Instructions to follow: Copy out exactly the lines that begin with the one containing "flexible, qui se" and continue until the last line of the material.

Task inputs:
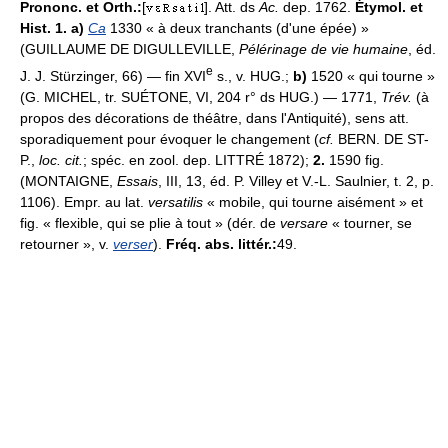
Prononc. et Orth.:
[
]. Att. ds
Ac.
dep. 1762.
Étymol. et
Hist. 1. a)
Ca
1330 « à deux tranchants (d'une épée) »
(GUILLAUME DE DIGULLEVILLE,
Pélérinage de vie humaine
, éd.
e
J. J. Stürzinger, 66) — fin XVI
s., v. HUG.;
b)
1520 « qui tourne »
(G. MICHEL, tr. SUÉTONE, VI, 204 r° ds HUG.) — 1771,
Trév.
(à
propos des décorations de théâtre, dans l'Antiquité), sens att.
sporadiquement pour évoquer le changement (
cf.
BERN. DE ST-
P.,
loc. cit.
; spéc. en zool. dep. LITTRÉ 1872);
2.
1590 fig.
(MONTAIGNE,
Essais
, III, 13, éd. P. Villey et V.-L. Saulnier, t. 2, p.
1106). Empr. au lat.
versatilis
« mobile, qui tourne aisément » et
fig. « flexible, qui se plie à tout » (dér. de
versare
« tourner, se
retourner », v.
verser
).
Fréq. abs. littér.:
49.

Answer to the problem:
fig. « flexible, qui se plie à tout » (dér. de
versare
« tourner, se
retourner », v.
verser
).
Fréq. abs. littér.:
49.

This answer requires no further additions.